That was before Amy Lopez showed up. In 2017, the petite Texan arrived at the jail with an armada of plans and the energy to launch them. She invited college professors to teach for-credit classes inside, in person. She purchased tablets to offer short-term learning opportunities to transient inmates. And she created a residential learning bloc named for the phoenix, the mythical bird who rises from its ashes to have a second chance at life.
“Every single person I talk to—staff members or incarcerated students—will say it was a game-changer when she arrived,” says Marc M. Howard, director of the Prisons and Justice Initiative at Georgetown University. “I’ve never seen an administration, a staff, an agency so supportive of programming for its incarcerated residents. I think they’re a model of what corrections officials around the country should be.”
To Lopez, a former public school teacher, the radical changes make perfect sense. Her facility houses 1,800 people a day who have gaps in their schooling and who may one day be back out in the world.
As Lopez easily navigates the maze of cinder block hallways and hollers code numbers to an unseen elevator operator, she muses aloud in her Lone Star drawl: “What if you treated everyone as if this were an academic campus?”
Amy Lopez discusses her work at the D.C. jail. / By Rebecca Koenig
From Public School to the Prison System
Lopez is now working toward a doctorate in developmental education, but as an undergrad, she majored in theater. That stage training is surprisingly relevant, she says: “I use it every day.”
She taught drama, English, reading, art and speech in Texas public schools before moving into administration as an assistant principal, and later a principal. Seeking something new, she switched to prison education, becoming principal at a juvenile detention center that sometimes housed boys as young as 10.
She didn’t get much training before making the shift.
==*==
▶ Work request 1
In the passage about Amy Lopez, how many people does her facility house each day?
▶ Work request 2
Return the part of the passage about Amy Lopez from "She taught drama, English, reading, art" up to and including "making the shift.", word for word.

▶ Source data
==*==
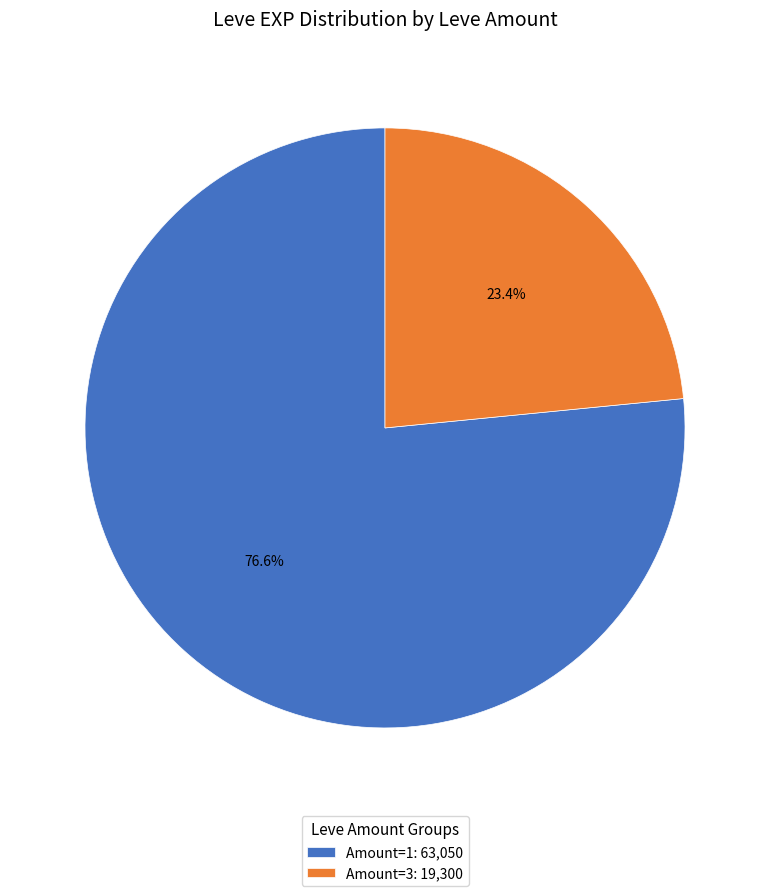

How many segments does this pie chart have?

2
==*==
▶ Written reply 1
1,800 people

▶ Written reply 2
She taught drama, English, reading, art and speech in Texas public schools before moving into administration as an assistant principal, and later a principal. Seeking something new, she switched to prison education, becoming principal at a juvenile detention center that sometimes housed boys as young as 10.
She didn’t get much training before making the shift.